[Saved entries]
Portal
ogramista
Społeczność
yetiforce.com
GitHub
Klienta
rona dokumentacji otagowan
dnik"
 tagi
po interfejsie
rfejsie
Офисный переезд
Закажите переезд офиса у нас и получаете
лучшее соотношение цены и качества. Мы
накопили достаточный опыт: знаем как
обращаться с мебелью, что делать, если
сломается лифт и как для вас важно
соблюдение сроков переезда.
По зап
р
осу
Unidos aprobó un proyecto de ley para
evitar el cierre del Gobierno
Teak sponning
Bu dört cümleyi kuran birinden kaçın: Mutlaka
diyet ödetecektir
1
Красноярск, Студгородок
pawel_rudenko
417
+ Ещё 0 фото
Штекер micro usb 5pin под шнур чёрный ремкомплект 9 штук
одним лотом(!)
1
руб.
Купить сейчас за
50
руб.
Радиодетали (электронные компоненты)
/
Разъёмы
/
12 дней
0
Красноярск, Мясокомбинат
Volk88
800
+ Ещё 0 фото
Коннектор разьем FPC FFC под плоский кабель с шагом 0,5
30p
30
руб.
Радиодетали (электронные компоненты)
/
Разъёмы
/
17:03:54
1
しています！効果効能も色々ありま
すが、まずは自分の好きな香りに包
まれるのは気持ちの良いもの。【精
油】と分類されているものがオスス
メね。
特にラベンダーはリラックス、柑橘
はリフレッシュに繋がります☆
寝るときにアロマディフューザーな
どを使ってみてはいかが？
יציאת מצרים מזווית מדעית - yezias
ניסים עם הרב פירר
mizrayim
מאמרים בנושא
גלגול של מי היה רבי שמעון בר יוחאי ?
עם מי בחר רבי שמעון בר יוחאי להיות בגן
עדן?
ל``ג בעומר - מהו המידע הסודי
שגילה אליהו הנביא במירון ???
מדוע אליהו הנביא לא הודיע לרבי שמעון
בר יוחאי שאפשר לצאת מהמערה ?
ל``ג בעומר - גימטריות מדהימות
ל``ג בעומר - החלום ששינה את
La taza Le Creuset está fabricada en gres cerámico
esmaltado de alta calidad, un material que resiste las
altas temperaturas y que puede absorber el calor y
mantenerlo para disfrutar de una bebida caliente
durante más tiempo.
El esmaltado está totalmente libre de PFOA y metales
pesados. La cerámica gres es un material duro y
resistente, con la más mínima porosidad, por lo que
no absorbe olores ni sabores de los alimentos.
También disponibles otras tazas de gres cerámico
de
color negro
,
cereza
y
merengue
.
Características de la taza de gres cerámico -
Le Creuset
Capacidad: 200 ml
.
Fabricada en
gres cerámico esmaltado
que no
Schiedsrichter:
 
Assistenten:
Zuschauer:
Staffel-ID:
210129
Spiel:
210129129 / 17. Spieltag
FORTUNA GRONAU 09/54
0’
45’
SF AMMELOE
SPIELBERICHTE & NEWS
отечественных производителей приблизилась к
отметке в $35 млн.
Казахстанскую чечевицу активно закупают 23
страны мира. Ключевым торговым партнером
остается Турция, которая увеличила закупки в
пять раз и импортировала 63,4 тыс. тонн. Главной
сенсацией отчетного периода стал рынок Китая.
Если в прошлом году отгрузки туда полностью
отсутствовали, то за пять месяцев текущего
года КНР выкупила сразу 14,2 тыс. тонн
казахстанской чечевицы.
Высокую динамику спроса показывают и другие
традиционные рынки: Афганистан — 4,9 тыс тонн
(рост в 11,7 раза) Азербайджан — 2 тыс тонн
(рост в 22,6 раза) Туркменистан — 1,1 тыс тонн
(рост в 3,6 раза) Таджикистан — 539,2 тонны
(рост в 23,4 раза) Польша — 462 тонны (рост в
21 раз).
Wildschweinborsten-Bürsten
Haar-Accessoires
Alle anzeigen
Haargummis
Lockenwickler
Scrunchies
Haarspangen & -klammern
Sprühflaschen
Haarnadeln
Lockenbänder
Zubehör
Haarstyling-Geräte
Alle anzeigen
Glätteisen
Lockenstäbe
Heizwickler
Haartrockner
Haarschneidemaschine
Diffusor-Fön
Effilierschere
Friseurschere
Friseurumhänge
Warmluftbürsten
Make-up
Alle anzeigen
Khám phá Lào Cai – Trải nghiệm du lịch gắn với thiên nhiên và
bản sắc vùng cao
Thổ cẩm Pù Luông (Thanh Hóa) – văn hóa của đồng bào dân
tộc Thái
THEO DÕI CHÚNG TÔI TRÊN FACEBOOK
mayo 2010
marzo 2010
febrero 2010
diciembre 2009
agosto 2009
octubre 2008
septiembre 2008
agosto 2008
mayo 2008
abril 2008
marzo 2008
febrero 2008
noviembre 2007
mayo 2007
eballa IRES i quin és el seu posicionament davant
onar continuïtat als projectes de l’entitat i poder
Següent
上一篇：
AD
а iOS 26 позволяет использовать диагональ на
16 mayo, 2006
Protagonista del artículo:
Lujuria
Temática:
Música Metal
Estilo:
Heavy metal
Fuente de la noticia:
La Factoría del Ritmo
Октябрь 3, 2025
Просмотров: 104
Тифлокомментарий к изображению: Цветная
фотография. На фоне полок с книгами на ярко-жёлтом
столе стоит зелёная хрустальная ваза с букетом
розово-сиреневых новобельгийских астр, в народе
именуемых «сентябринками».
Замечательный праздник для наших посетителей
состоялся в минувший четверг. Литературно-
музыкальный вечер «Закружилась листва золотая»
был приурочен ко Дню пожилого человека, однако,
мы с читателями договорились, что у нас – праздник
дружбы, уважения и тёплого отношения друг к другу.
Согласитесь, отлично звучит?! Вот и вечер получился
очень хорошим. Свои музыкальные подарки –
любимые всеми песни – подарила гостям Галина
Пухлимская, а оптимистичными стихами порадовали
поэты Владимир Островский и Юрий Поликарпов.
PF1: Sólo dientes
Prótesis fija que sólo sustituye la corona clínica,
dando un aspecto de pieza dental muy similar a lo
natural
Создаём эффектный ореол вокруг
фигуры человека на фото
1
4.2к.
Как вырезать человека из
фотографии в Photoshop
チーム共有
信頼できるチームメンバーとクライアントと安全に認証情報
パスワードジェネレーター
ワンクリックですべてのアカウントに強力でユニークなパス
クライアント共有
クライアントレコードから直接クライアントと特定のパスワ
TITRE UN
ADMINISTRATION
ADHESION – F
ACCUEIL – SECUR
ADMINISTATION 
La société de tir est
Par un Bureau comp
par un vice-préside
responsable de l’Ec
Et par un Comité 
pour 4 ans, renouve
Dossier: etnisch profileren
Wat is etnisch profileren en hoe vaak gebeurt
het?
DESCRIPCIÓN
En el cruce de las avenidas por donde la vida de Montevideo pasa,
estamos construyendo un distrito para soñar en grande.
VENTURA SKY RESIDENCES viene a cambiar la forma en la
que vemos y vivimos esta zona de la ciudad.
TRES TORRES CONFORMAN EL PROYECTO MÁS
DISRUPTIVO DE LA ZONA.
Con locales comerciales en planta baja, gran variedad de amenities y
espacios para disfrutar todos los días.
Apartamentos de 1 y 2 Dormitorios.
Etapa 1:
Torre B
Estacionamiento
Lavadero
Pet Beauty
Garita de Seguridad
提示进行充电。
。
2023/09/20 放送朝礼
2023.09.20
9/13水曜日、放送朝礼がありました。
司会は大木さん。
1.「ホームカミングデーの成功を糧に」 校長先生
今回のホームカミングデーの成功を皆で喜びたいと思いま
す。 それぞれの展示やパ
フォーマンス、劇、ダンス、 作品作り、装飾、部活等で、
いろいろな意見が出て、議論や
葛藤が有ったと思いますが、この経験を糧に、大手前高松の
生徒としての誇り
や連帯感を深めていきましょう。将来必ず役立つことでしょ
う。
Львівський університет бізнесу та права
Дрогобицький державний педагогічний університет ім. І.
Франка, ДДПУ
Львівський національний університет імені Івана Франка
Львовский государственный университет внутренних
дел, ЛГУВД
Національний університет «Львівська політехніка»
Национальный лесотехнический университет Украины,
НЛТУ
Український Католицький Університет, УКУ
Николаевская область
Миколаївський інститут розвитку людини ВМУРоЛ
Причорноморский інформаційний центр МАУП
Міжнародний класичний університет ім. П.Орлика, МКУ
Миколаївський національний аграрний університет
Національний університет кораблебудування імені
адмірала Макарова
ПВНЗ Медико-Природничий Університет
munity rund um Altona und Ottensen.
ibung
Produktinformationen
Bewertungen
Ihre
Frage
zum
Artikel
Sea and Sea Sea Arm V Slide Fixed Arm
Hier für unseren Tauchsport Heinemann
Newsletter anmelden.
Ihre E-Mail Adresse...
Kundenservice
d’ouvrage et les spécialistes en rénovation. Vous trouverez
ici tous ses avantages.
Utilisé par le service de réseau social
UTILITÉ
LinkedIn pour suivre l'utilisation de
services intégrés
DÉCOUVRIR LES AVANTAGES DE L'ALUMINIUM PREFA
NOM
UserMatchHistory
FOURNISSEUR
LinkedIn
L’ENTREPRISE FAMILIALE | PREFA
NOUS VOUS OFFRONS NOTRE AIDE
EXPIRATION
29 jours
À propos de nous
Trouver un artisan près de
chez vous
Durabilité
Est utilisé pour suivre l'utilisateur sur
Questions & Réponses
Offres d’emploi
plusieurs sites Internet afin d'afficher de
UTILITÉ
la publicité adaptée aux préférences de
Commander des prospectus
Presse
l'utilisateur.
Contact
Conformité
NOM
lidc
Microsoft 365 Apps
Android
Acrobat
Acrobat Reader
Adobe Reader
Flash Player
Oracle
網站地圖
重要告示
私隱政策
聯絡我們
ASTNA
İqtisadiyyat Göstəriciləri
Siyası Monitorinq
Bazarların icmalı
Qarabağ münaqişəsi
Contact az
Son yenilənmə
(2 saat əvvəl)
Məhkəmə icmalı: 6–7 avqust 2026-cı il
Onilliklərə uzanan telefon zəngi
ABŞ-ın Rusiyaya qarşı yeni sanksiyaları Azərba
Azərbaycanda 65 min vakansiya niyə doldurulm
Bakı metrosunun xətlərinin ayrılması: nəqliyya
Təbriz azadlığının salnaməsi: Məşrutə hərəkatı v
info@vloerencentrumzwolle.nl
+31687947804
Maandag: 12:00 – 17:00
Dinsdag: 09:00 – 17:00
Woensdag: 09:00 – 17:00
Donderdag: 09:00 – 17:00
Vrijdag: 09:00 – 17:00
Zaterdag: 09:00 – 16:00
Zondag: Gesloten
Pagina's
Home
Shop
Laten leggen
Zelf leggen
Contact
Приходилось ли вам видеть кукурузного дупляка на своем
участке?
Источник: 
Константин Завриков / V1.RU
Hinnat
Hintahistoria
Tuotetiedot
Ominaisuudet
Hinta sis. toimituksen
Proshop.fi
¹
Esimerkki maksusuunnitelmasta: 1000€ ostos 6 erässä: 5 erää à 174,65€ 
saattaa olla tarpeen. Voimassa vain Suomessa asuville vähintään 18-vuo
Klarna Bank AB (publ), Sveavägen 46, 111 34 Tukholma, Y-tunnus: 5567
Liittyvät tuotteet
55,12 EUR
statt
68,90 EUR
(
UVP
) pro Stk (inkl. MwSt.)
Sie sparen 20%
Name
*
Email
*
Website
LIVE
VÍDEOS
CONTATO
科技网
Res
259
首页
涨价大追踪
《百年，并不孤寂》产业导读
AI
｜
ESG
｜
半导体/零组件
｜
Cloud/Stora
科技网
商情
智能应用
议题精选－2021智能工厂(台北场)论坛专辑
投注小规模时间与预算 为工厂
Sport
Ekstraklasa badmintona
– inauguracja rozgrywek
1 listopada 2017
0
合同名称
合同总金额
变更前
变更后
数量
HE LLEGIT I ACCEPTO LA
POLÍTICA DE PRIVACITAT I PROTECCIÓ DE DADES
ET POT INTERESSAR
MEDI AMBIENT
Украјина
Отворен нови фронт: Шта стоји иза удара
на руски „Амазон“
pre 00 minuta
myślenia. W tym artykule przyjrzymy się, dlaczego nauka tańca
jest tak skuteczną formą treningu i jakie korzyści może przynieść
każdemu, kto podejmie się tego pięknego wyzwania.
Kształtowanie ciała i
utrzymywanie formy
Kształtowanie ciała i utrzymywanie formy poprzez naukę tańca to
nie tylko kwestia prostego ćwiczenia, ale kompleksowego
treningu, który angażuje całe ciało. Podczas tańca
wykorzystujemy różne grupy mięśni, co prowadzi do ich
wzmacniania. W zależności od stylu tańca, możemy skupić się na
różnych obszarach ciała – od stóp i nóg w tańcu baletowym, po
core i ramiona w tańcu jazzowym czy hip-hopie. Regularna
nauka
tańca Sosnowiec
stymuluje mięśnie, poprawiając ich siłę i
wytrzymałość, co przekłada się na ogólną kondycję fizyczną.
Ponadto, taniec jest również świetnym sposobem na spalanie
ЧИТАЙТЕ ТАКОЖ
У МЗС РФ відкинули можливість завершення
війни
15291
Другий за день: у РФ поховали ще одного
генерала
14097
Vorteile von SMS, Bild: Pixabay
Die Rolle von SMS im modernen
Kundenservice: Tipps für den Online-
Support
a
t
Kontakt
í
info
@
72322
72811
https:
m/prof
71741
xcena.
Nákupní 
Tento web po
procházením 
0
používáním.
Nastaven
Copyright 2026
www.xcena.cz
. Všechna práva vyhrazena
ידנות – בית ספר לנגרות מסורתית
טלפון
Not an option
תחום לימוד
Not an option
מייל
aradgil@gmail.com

▸ **WHAT THE EXERCISE ASKS**: Print the lines of the material exactly, starting at the first line and ending at the line that contains "特にラベンダーはリラックス、柑橘", with both of those lines included.

▸ **EXERCISE OUTPUT**:
Portal
ogramista
Społeczność
yetiforce.com
GitHub
Klienta
rona dokumentacji otagowan
dnik"
 tagi
po interfejsie
rfejsie
Офисный переезд
Закажите переезд офиса у нас и получаете
лучшее соотношение цены и качества. Мы
накопили достаточный опыт: знаем как
обращаться с мебелью, что делать, если
сломается лифт и как для вас важно
соблюдение сроков переезда.
По зап
р
осу
Unidos aprobó un proyecto de ley para
evitar el cierre del Gobierno
Teak sponning
Bu dört cümleyi kuran birinden kaçın: Mutlaka
diyet ödetecektir
1
Красноярск, Студгородок
pawel_rudenko
417
+ Ещё 0 фото
Штекер micro usb 5pin под шнур чёрный ремкомплект 9 штук
одним лотом(!)
1
руб.
Купить сейчас за
50
руб.
Радиодетали (электронные компоненты)
/
Разъёмы
/
12 дней
0
Красноярск, Мясокомбинат
Volk88
800
+ Ещё 0 фото
Коннектор разьем FPC FFC под плоский кабель с шагом 0,5
30p
30
руб.
Радиодетали (электронные компоненты)
/
Разъёмы
/
17:03:54
1
しています！効果効能も色々ありま
すが、まずは自分の好きな香りに包
まれるのは気持ちの良いもの。【精
油】と分類されているものがオスス
メね。
特にラベンダーはリラックス、柑橘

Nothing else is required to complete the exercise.